Rick's answer concerns trying to combine the results of two (or more) DFT's coherently. I'm interpreting your question differently - does a single DFT provide coherent integration? If you are trying to detect a sinusoid then yes the DFT provides Coherent Integration. Consider a signal consisting of a complex sinusoid of amplitude 1 and zero mean white Gaussian Noise with a variance of 1. The input signal is given by
$$x(n) = \exp(j2\pi mn/N) +w(n),$$
where $w(n)$ is the noise and $m$ is an integer and therefore the frequency will correspond exactly with one of the basis vectors of the FFT or equivalently this means the frequency is exactly on one of the FFT frequency bins. Looking at the SNR of the input signal, the signal power is equal to 1 and the noise power is equal to 1 (by the given conditions). There for the SNR = 1.
Given the definition of the FFT as
$$X(k)= \sum_{n=0}^{N-1}x(n)e^{-j2\pi kn/N}$$
we can examine the resulting SNR in a single FFT bin. For the signal only case $X(k)=0$ except when $m=k$ then we have
$$ X(m)=\sum_{n=0}^{N-1}e^{j2\pi mn/N}e^{-j2\pi mn/N}=\sum_{n=0}^{N-1}1=N$$
then the signal power is $|(X(m))|^2=N^2$.
For the noise power in a FFT bin we use the expected value or variance i.e. then letting $W(k)$ denote the FFT of the noise only signal - then since W(k) is a linear combination of zero mean Gaussian variables then $W(k)$ is also a zero mean Gaussian variable and the variance is the sum of the individual variances in each term.
$$var[W(K)] = \sum_{n=0}^{N-1} var \left[w(n)e^{-j2\pi kn/N} \right] =var[w(n)] \sum_{n=0}^{N-1} |e^{-j2\pi kn/N}|^2= N \cdot var [w(n)] = N$$
where we have used the scaling properties of the variance and the fact that the noise is zero mean. The SNR in the FFT bin is $N^2/N=N$. This is the coherent gain of the FFT when the sinusoid lies exactly on an FFT bin. You can also view FFT as a bank of Matched Filters for a sinusoidal input and look at the theory of Matched Filters.
Note - the analysis can be generalized for any zero mean and independent noise process, since the scaling property still holds for the variance. It's just a bit quicker and easier to do for a Gaussian noise process.
In the case when the signal is not exactly on a FFT bin there is a processing loss, this is commonly referred to as Scalloping Loss. You can read more about this in the classic paper on Windows by Fred Harris.

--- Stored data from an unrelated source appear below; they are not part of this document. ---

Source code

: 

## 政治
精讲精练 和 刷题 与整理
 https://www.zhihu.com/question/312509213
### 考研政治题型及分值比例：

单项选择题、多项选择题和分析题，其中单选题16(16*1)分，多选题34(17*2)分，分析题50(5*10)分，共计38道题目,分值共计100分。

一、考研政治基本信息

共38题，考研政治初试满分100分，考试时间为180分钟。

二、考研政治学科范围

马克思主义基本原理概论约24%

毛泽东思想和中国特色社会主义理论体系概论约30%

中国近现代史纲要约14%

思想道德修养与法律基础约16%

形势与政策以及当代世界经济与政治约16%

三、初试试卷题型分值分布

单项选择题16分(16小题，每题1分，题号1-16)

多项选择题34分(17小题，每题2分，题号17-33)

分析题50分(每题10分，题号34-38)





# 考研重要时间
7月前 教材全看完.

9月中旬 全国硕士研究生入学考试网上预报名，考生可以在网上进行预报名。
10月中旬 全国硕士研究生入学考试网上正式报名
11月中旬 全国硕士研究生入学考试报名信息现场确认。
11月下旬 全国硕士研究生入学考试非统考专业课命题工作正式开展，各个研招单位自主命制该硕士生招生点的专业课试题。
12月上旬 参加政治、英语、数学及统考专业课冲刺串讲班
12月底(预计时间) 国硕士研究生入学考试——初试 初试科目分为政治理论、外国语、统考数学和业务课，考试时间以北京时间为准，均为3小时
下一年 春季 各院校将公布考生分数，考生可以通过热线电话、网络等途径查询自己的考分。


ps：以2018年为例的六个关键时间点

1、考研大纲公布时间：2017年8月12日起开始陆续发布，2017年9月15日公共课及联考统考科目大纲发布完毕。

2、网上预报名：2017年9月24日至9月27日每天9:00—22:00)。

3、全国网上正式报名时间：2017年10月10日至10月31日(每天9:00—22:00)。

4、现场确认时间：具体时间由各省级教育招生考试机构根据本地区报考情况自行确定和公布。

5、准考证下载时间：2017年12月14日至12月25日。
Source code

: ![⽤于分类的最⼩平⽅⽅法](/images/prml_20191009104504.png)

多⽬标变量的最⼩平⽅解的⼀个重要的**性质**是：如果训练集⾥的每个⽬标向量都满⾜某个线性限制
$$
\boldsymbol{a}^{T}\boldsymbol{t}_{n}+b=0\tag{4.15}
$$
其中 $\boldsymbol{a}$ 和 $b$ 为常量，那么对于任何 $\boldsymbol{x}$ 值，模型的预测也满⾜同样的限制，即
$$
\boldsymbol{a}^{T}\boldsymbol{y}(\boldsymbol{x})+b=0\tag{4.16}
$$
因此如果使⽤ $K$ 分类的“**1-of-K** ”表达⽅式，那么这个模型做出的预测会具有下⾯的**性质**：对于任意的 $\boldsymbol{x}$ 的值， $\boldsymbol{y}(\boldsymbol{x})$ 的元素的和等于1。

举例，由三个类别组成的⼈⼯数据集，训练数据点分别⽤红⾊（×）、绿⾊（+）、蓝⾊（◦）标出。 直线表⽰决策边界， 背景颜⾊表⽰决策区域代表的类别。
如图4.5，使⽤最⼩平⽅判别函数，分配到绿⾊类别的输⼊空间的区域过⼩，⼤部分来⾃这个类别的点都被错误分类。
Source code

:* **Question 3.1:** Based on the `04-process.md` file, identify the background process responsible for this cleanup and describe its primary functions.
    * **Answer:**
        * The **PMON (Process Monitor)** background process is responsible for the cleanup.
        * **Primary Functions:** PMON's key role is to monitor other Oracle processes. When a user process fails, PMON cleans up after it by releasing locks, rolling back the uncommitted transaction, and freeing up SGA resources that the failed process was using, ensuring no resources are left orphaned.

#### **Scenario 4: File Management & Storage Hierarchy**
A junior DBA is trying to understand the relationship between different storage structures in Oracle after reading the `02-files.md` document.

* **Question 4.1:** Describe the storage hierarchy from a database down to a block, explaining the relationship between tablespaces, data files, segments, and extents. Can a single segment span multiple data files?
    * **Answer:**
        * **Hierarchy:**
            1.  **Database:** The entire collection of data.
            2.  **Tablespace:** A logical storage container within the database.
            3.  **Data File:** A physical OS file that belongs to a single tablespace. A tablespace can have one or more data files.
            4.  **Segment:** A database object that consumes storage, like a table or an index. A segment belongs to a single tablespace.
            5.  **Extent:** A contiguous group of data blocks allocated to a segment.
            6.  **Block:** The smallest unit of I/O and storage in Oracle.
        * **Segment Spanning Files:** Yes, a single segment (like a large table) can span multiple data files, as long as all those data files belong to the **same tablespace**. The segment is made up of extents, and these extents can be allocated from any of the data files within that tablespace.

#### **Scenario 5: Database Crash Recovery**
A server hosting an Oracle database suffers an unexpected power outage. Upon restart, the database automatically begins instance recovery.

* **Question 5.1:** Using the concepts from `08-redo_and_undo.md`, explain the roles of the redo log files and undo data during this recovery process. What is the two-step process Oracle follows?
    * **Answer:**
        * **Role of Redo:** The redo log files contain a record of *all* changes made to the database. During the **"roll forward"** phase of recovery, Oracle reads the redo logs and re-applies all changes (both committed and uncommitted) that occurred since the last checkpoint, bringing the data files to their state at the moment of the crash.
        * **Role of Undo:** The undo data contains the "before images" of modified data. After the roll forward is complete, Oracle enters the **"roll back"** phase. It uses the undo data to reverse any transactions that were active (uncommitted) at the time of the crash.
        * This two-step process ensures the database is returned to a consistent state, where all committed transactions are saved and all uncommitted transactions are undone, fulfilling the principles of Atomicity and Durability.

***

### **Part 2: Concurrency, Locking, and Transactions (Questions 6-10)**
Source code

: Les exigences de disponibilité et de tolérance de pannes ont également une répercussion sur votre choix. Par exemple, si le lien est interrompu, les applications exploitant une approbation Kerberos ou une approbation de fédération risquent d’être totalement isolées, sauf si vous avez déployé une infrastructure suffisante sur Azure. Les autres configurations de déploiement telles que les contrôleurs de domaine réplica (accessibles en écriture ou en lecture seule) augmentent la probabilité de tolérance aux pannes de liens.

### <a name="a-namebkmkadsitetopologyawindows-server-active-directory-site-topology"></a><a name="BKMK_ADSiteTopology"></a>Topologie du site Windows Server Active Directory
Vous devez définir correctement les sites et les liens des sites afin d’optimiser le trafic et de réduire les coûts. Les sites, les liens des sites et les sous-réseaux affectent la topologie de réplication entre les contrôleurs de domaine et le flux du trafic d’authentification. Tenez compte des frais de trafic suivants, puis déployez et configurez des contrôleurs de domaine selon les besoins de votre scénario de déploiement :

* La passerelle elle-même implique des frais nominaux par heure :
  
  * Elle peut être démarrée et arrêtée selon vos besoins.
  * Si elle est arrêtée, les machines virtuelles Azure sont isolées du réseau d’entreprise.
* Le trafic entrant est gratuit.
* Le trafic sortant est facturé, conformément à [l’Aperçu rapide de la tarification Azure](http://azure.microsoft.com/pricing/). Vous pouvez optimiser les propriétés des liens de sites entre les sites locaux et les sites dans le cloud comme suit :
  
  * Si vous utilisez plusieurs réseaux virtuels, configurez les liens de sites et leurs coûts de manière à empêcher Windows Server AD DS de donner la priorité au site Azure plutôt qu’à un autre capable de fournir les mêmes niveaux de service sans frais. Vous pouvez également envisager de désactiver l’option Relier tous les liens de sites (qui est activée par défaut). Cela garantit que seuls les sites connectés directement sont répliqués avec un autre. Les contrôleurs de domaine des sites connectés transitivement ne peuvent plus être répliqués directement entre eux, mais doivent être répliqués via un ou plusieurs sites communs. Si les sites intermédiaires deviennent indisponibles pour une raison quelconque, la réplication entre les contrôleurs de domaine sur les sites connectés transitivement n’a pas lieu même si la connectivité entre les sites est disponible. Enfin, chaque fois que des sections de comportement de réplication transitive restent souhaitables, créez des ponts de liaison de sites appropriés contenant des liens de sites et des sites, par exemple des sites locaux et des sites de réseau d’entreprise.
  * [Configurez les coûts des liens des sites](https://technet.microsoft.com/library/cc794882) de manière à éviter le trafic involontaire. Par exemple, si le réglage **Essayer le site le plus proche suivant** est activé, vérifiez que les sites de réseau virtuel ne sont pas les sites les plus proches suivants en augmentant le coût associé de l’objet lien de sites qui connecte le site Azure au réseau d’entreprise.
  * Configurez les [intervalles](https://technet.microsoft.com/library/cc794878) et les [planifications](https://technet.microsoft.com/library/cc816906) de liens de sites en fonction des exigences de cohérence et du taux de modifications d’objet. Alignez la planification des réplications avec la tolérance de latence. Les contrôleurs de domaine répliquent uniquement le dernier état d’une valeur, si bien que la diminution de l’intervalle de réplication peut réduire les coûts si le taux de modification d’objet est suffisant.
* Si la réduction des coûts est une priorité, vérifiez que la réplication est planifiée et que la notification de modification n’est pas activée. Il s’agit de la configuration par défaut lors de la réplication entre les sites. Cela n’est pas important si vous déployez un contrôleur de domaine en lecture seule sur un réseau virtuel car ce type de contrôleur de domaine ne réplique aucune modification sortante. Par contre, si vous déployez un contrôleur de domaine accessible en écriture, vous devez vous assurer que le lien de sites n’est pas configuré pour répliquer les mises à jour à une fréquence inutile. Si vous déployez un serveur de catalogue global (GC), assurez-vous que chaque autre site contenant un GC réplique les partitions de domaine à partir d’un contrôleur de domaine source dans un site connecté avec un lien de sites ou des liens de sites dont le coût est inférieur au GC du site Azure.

Notice that if you average the magnitude of sequential FFTs there is no coherent gain, instead you are reducing the variance of the estimate caused by the noise. For white noise if you look at the magnitude of a single FFT then there is quite a variation across all the frequency bins. Once you start averaging the magnitude or magnitude squared then the amplitude will show reduced variation and will approach a constant value. This is referred to as non-coherent processing because by using the Amplitude you are losing the phase information required for coherent processing.